The Diocese of South Carolina mostly consists of adherents who object to what they perceive as the liberal, inclusive and "politically correct" leanings of a church that has abandoned Scriptural orthodoxy and Anglican tradition.
Lawrence has condemned what he calls the "false gospel of indiscriminate inclusivity" and encouraged like-minded "orthodox" leaders from other dioceses to join together in missional relationships.
Those on the other side of the issue say disagreements boil down to the manner in which Scripture is interpreted, and that none of the church's core beliefs have been subverted.
"The creeds remain intact," Barbara Mann wrote last month. Mann has held various national positions in The Episcopal Church and currently is director of the Episcopal Forum of South Carolina. "Belief in the Holy Trinity is not in question; belief in the life and teachings of Jesus Christ as Savior, including his incarnation, crucifixion and resurrection, are not being questioned. Nor is the calling of Episcopalians as disciples to live out their baptismal covenant being endangered," Mann wrote.

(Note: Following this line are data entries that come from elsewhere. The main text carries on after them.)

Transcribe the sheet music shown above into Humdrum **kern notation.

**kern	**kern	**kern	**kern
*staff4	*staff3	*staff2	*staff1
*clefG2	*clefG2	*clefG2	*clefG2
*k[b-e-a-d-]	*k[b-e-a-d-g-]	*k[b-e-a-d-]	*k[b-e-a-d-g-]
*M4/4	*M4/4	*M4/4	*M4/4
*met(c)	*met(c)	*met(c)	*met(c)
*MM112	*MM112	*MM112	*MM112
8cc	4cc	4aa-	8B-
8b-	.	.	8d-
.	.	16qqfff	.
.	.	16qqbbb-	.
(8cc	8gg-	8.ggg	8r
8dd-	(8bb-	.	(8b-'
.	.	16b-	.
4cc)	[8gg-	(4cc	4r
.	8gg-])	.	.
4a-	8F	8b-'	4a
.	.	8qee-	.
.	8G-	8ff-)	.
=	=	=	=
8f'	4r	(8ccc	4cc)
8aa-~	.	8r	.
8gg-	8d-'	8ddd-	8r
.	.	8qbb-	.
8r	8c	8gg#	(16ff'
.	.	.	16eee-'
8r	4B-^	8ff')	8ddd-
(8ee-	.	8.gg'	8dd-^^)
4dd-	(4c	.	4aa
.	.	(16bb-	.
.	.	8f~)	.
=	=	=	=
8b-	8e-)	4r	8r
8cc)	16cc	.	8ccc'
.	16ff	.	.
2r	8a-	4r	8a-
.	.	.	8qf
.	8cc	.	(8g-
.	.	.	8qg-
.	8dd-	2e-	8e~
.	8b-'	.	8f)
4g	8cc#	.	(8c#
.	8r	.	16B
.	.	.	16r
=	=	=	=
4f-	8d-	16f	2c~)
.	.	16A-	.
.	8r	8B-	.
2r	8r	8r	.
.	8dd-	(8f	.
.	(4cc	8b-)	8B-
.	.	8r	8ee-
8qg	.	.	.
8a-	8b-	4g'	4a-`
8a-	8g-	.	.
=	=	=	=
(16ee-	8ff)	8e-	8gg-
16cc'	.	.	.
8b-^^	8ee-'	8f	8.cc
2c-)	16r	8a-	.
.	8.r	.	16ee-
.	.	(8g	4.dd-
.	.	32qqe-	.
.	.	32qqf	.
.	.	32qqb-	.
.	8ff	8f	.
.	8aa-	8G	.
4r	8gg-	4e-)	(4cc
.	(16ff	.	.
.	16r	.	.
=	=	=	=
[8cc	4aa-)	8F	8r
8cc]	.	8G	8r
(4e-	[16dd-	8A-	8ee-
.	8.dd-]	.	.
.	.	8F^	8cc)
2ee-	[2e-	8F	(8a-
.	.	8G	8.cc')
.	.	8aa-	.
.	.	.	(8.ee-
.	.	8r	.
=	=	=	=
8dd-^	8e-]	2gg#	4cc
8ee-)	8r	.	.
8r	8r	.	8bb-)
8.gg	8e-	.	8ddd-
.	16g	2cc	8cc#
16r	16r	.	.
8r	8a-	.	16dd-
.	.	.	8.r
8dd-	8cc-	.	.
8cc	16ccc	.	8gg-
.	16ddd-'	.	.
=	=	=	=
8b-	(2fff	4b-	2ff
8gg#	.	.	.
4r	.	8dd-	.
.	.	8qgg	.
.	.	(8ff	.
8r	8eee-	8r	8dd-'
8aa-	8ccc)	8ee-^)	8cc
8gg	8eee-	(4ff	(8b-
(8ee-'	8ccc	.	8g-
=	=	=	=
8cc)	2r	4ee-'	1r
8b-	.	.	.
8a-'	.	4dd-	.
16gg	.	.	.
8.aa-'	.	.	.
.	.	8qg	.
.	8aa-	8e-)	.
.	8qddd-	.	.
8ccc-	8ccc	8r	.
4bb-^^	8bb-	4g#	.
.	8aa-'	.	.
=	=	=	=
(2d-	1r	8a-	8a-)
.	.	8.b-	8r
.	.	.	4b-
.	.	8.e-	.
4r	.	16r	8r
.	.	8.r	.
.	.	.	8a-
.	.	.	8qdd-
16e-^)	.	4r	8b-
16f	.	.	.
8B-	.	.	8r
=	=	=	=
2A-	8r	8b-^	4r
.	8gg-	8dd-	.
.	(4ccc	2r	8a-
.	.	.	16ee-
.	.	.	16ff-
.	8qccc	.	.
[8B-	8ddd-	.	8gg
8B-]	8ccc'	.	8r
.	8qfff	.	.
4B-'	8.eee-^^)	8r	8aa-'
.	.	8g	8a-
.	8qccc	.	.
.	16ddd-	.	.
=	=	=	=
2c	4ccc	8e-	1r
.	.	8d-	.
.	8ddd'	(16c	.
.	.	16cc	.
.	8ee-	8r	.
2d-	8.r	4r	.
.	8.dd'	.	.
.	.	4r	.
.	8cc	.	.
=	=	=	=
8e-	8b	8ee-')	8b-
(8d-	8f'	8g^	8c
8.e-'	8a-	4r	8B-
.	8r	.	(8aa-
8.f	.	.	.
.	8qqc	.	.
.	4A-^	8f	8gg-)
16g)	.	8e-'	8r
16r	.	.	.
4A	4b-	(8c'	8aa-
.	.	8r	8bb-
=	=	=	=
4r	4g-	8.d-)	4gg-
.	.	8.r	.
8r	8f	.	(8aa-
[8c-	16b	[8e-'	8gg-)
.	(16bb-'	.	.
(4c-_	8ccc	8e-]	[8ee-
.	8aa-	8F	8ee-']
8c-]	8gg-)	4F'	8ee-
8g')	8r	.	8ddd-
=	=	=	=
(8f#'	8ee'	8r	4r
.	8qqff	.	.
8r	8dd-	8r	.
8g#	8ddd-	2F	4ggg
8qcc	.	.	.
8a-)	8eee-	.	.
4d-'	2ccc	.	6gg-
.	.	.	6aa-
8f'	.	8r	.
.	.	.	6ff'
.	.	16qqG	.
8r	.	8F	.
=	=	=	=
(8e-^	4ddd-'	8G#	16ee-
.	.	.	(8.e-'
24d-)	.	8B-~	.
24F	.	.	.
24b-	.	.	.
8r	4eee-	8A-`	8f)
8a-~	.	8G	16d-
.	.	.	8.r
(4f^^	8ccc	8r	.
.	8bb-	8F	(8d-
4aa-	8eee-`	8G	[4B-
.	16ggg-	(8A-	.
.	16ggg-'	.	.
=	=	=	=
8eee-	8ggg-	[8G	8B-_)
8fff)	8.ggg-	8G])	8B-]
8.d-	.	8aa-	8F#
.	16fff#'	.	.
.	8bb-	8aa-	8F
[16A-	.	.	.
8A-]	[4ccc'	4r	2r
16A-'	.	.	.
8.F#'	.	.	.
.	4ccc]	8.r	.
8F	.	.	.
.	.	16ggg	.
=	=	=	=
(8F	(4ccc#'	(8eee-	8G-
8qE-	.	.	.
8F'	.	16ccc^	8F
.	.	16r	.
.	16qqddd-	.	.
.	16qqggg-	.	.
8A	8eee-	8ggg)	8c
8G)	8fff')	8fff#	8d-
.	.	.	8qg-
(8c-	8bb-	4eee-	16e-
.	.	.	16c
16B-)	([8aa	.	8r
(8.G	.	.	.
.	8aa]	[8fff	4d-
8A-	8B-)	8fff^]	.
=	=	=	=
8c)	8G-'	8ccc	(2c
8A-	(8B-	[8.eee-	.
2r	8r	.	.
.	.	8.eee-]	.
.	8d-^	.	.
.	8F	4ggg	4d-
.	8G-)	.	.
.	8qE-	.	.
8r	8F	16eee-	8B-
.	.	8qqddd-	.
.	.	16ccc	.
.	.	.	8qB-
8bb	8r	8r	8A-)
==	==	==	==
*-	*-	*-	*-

Breaking from The Episcopal Church presents challenges to both sides. A diocese is the local governing and oversight body of the church based on geography. The Episcopal Church has 110 dioceses, including some in the Caribbean, Taiwan and Latin America. A diocese cannot withdraw from the church; only individuals or congregations can choose to leave, church officials have said.
When congregations vote to break away, the question of what happens to the property inevitably arises. All Saint's Church at Pawleys Island won its legal battle earlier this year when the S.C. Supreme Court decided the physical assets of the church belonged to the officers of the church corporation and not the diocese.
Outside of South Carolina, courts have affirmed the hierarchical nature of The Episcopal Church and the arrangement in which local properties are held in trust for the church by the diocese and parish.